Eisner Says Lawsuit Won't Affect Other Disney Plans

Times Staff Writer

Walt Disney Productions, which lost its partners on a giant Florida hotel complex this week in a bitter dispute, told shareholders Thursday that four other projects at Walt Disney World near Orlando will not be hurt by the spat.

Michael D. Eisner, chairman and chief executive of the Burbank-based company, told the annual meeting here that a $300-million studio tour attraction will be built as scheduled, in addition to a 444-unit apartment complex for employees and a 900-room luxury hotel.

In addition, Eisner disclosed plans to build about 800 moderately priced guest rooms in so-called Wilderness Inns. It would be the first moderately priced hotel offered at Disney World, which typically charges $130 to $160 daily for rooms at its Contemporary or Polynesian hotels.

Separately, shareholders approved changing the firm's name to Walt Disney Co.

Disney was sued Tuesday for more than $1 billion by Tishman Realty & Construction and 14 other firms associated with a 2,250-room convention hotel complex announced last April and hailed as the largest project of its kind on the East Coast.

New York-based Tishman, which oversaw construction of Disney's $1.2-billion Epcot theme park, said the group pulled out of the hotel project because Disney allegedly violated an agreement not to offer special privileges to another hotel operator.

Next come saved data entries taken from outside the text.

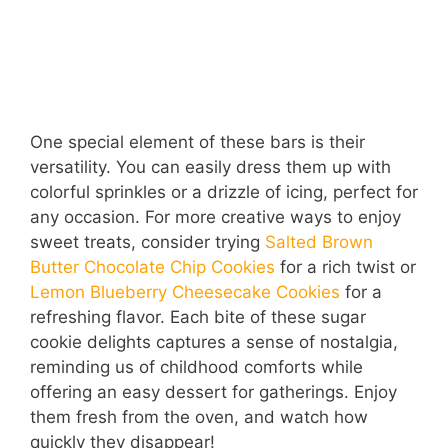
One special element of these bars is their
versatility. You can easily dress them up with
colorful sprinkles or a drizzle of icing, perfect for
any occasion. For more creative ways to enjoy
sweet treats, consider trying
Salted Brown
Butter Chocolate Chip Cookies
for a rich twist or
Lemon Blueberry Cheesecake Cookies
for a
refreshing flavor. Each bite of these sugar
cookie delights captures a sense of nostalgia,
reminding us of childhood comforts while
offering an easy dessert for gatherings. Enjoy
them fresh from the oven, and watch how
quickly they disappear!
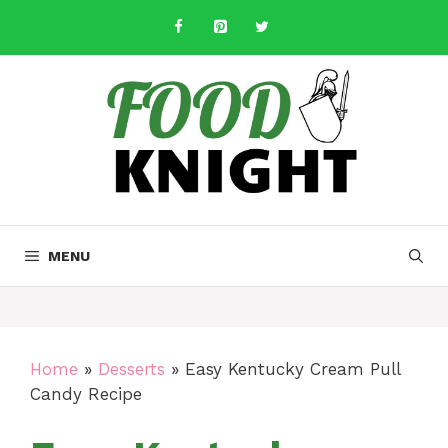
Skip
to
content
MENU
Home
»
Desserts
»
Easy Kentucky Cream Pull
Candy Recipe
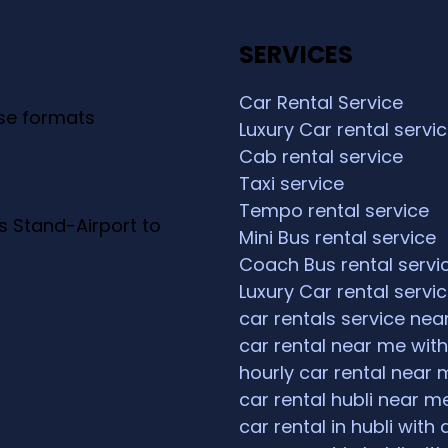
SERVICES
Car Rental Service
ese formats
Luxury Car rental servi
Cab rental service
Taxi service
Tempo rental service
s Stand-Airport to
Mini Bus rental service
Coach Bus rental servi
Luxury Car rental servi
car rentals service ne
car rental near me with
hourly car rental near 
car rental hubli near m
car rental in hubli with 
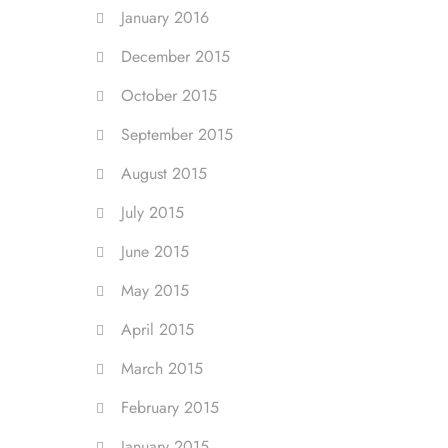
January 2016
December 2015
October 2015
September 2015
August 2015
July 2015
June 2015
May 2015
April 2015
March 2015
February 2015
January 2015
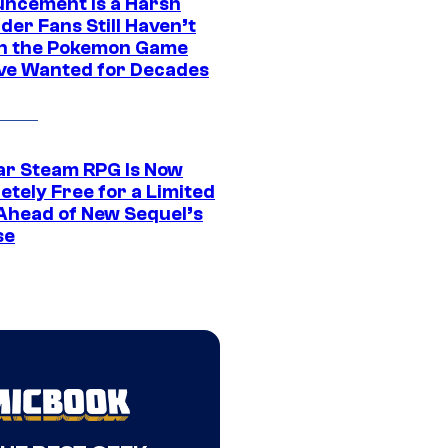
ncement Is a Harsh
er Fans Still Haven’t
n the Pokemon Game
ve Wanted for Decades
ar Steam RPG Is Now
etely Free for a Limited
Ahead of New Sequel’s
se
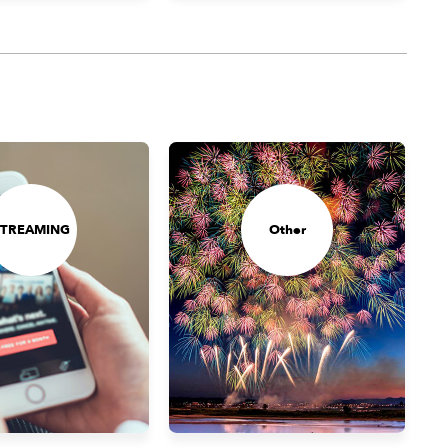
STREAMING
Other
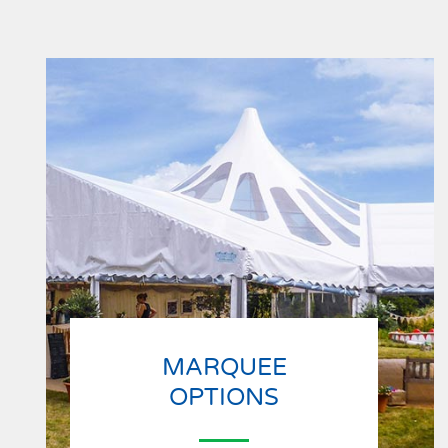
MARQUEE
OPTIONS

According to the lawsuit filed in a state court in Orlando, the Tishman group confronted Disney last spring before signing the agreement about reports that Disney might seek a far-ranging deal with Marriott Corp. At that time, the lawsuit said, Disney promised to abide by an agreement that would, among other things, bar any other hotel operator from operating a convention hotel inside the park for 10 years after the opening of the group's Sheraton hotel.

According to the lawsuit, the Tishman group learned in September and October that Disney was considering turning over the management of its hotels to Marriott and granting it the right to operate the central reservation system.

Tishman also contends that Disney considered a joint venture with Marriott to build moderate-priced hotels with between 10,000 to 20,000 rooms over a period of time.

Eisner declined to make a specific response to the lawsuit Thursday. However, he said: "We think it is a completely unjustified (lawsuit) and we will defend (ourselves against) it as vigorously as we can."

In a brief interview, Eisner said the company may sell a stake in Epcot, its largest theme park, by the summer. The company has been considering ways to raise funds for its ambitious development of its surrounding Florida holdings. The Disney chairman said the company has narrowed the plans to two or three proposals.

"We have one plan that we favor," Eisner said. "But we haven't put it together yet, (so) that we're sure we can do it, or will do it."

More than 94% of Disney's voting shareholders agreed to change the name of the corporation to Walt Disney Co., to reflect its diversification since Disney's incorporation in 1938 as a motion picture firm.

The meeting was held for the first time in Boca Raton, where Disney's Arvida land development company has its headquarters. It drew more than 1,000 shareholders to the posh Boca Raton Hotel & Club, which was sold by Arvida several years ago for $100 million. Arvida continues to manage the resort through a company in which it holds a one-third stake.